Wednesday, February 2, 2011

Berlin Part IV: The Topography of Terror Museum

The Topography of Terror museum is a great big, self-conscious cube of a building, sitting a long ways back from the road on a vast lawn (or snow field, in winter), bound on the north side by remains of the Berlin Wall. The museum is built upon what’s referred to as the “site of the perpetrators”—that is, the topographical location from which the Nazis planned and carried out most of their crimes. Entrance is completely free. And that’s great, but really the only way it could be, right? Germany seems to know where profit is socially acceptable and where it isn’t, and it is definitely to the city’s credit that this museum is open and available to anyone with the desire to see what’s inside.

This mandate, that something of such importance be made “free to be seen,” is the first thing I want to ramble about, because it seems very central to the greater design of Berlin and its on-going critical conversation regarding its history. For example, recent construction on the official German government building, the Reichstag, includes a dome on top made entirely of glass windowpanes, maximizing its literal transparency; anyone can see into the building and, theoretically, I guess, know what government officials are doing. In this way, the building stands to embody the German government’s new ideals after Reunification and the fall of the Berlin Wall—to have a government that does not obfuscate its proceedings, etc. The same transparency of architecture can be seen in the Marie-Elisabeth-Lüders-Haus (which contains the Parliament’s library, archive, classified information, and press documents).

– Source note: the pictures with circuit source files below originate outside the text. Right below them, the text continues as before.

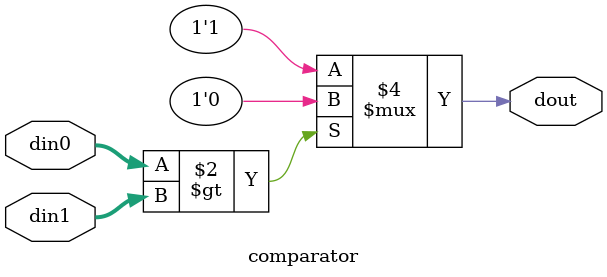
<source format=v>
`timescale 1ns/1ns

module  comparator #(parameter	BUS_WIDTH = 256) (
	input 	[BUS_WIDTH-1:0]	din0,
	input 	[BUS_WIDTH-1:0]	din1,
	output	reg				dout
);	

always @(*) begin
	if (din0 > din1) begin
		dout = 1'b0;
	end else begin
		dout = 1'b1;
	end
end


endmodule
</source>
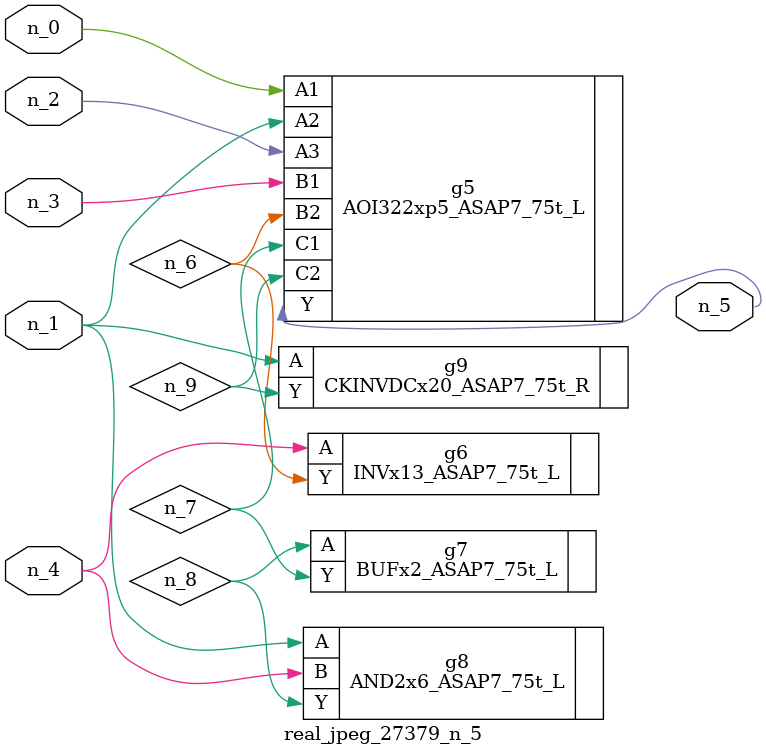
<source format=v>
module real_jpeg_27379_n_5 (n_4, n_0, n_1, n_2, n_3, n_5);

input n_4;
input n_0;
input n_1;
input n_2;
input n_3;

output n_5;

wire n_8;
wire n_6;
wire n_7;
wire n_9;

AOI322xp5_ASAP7_75t_L g5 ( 
.A1(n_0),
.A2(n_1),
.A3(n_2),
.B1(n_3),
.B2(n_6),
.C1(n_7),
.C2(n_9),
.Y(n_5)
);

AND2x6_ASAP7_75t_L g8 ( 
.A(n_1),
.B(n_4),
.Y(n_8)
);

CKINVDCx20_ASAP7_75t_R g9 ( 
.A(n_1),
.Y(n_9)
);

INVx13_ASAP7_75t_L g6 ( 
.A(n_4),
.Y(n_6)
);

BUFx2_ASAP7_75t_L g7 ( 
.A(n_8),
.Y(n_7)
);


endmodule
</source>
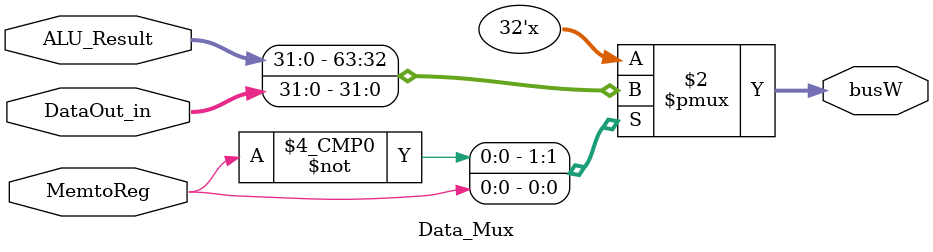
<source format=v>
module Data_Mux(
    input [31:0] DataOut_in,
    input [31:0] ALU_Result,
    input MemtoReg,
    output reg [31:0] busW
);

    always @(*) begin
        case(MemtoReg)
            1'b0: busW = ALU_Result;
            1'b1: busW = DataOut_in;
            default: busW = 32'b0;
        endcase
    end

endmodule
</source>
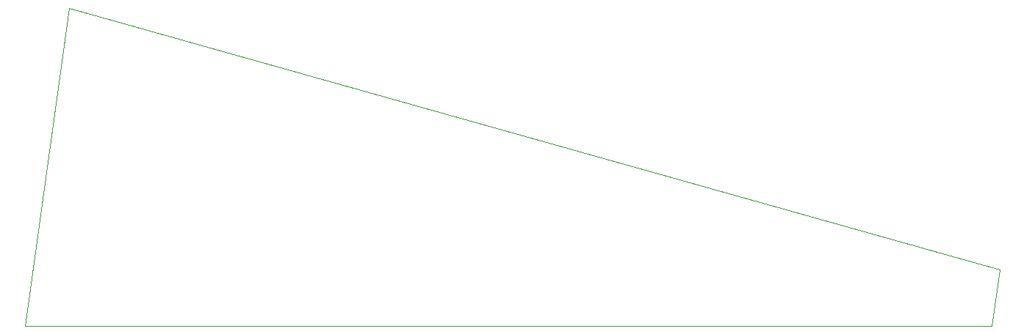
<source format=gbr>
%TF.GenerationSoftware,KiCad,Pcbnew,(6.0.6)*%
%TF.CreationDate,2022-09-18T10:39:24-04:00*%
%TF.ProjectId,tier1,74696572-312e-46b6-9963-61645f706362,rev?*%
%TF.SameCoordinates,Original*%
%TF.FileFunction,Profile,NP*%
%FSLAX46Y46*%
G04 Gerber Fmt 4.6, Leading zero omitted, Abs format (unit mm)*
G04 Created by KiCad (PCBNEW (6.0.6)) date 2022-09-18 10:39:24*
%MOMM*%
%LPD*%
G01*
G04 APERTURE LIST*
%TA.AperFunction,Profile*%
%ADD10C,0.100000*%
%TD*%
G04 APERTURE END LIST*
D10*
X95193806Y-75257563D02*
X202470000Y-105510000D01*
X90116593Y-111967712D02*
X95193806Y-75257563D01*
X201576863Y-111967712D02*
X90116593Y-111967712D01*
X202470000Y-105510000D02*
X201576863Y-111967712D01*
M02*

</source>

So back to the Topography of Terror Museum—my boyfriend, Matt, made a really interesting observation about its architecture—that this building exists as a foil to the transparent contemporary government buildings, as the TT museum is built with a slatted facade over its own large windowpanes. While entrance to the museum is free and allows equal and total access to its resources (including a digital archive of NS documents, records, correspondence, etc.) the building itself conceals the objects and activities going on inside, thus serving as a reminder of how terror—a dictatorship, total loss of civil liberties, genocide—arose.

Inside the museum, I was surprised to find the display made up entirely of text and image—all original objects that belonged to or bear association with the National Socialist Party are kept elsewhere. It is an unusual sort of museum in this respect, and I admit that I was a little disappointed at first. Who doesn’t want to see the material evidence of massive world history? But it is easy to appreciate what the museum does provide, which is an historical documentation of the NS dictatorship by way of concise descriptions, quotation, and photography, with a particular emphasis on the perpetrators of terror.

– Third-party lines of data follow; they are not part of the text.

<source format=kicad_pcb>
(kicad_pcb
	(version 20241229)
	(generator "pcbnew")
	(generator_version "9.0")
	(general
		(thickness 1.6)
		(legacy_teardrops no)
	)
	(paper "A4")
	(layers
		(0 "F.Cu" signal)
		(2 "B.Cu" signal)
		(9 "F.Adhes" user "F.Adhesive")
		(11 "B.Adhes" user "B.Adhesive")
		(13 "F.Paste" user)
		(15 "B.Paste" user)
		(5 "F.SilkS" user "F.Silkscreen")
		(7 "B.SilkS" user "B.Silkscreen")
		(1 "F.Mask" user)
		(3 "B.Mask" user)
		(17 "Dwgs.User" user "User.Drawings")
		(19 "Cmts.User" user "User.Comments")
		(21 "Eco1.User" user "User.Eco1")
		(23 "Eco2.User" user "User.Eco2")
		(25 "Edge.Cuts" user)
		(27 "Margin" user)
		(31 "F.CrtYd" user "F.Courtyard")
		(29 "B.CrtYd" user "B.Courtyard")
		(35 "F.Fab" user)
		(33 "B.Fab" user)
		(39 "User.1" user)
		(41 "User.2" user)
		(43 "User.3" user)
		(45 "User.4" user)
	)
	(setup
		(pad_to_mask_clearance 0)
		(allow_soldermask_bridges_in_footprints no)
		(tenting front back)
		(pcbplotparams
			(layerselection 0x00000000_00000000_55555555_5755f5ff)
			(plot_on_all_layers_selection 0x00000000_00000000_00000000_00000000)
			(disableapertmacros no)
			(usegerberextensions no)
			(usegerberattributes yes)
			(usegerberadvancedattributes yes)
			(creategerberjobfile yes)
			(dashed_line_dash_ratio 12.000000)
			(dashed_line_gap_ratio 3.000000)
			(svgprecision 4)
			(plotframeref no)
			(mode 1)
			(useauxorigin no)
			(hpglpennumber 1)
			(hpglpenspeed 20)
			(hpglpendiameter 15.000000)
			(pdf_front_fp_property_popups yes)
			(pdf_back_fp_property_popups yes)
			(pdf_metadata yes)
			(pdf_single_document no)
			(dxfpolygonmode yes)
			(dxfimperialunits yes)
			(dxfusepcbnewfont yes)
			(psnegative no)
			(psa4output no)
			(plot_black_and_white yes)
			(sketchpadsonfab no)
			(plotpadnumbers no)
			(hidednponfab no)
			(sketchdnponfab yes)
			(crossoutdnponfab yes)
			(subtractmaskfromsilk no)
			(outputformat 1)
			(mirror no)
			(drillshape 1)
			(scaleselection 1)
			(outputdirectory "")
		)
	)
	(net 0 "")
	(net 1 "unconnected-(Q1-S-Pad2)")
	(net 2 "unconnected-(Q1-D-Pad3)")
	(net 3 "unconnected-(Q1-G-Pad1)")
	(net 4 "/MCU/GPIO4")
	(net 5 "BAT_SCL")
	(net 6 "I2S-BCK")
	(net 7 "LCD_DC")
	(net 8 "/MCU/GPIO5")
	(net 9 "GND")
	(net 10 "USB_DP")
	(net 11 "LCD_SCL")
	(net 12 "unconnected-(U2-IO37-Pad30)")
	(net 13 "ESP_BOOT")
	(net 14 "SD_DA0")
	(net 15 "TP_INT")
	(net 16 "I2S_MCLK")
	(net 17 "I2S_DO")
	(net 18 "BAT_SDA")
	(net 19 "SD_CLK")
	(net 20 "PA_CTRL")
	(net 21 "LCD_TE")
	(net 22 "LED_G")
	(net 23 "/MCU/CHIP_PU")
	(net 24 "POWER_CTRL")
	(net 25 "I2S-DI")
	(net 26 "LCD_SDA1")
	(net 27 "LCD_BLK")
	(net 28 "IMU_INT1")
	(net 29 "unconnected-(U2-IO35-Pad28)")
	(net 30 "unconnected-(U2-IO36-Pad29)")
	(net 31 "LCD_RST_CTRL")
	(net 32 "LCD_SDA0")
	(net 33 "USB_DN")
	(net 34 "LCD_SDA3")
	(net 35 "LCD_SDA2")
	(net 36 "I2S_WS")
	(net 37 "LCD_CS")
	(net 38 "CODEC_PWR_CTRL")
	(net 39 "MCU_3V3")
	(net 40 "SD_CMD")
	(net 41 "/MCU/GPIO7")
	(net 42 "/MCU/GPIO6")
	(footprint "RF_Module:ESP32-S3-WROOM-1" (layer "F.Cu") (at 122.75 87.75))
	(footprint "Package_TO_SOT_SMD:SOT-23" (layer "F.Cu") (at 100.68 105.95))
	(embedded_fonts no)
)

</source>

Given this focus of the exhibit upon the war criminals, the mechanisms of their administration and seizure of power, I learned a lot that I didn’t already know about the National Socialist Party. The plain facts of Nazi leadership are completely shocking and horrifying, and yet throughout the museum I was especially affected by the photographs—not just of concentration camps or the NS rallies (there were those, too), but very revealing and personal photographs of, for example, a Nazi Christmas party; the faces of dissidents; the public shearing of women accused of “intimate contacts” with prisoners of war; guards from Auschwitz at the SS retreat in Sola-Hütte (“an idyllic mountain landscape”); former members of the SS guard, hiding their faces from the cameras at the second Treblinka trial.

The range of the photographs is impressive, and what they depict extremely emotional; in my opinion, it is very important to see. The Topography of Terror museum makes for a heavy afternoon but, should emotional and psychological weariness set in, there is an amazing and enormous book available (in either English or German for 15€) that contains the entire display—the text in 12 point font and the photographs in black and white.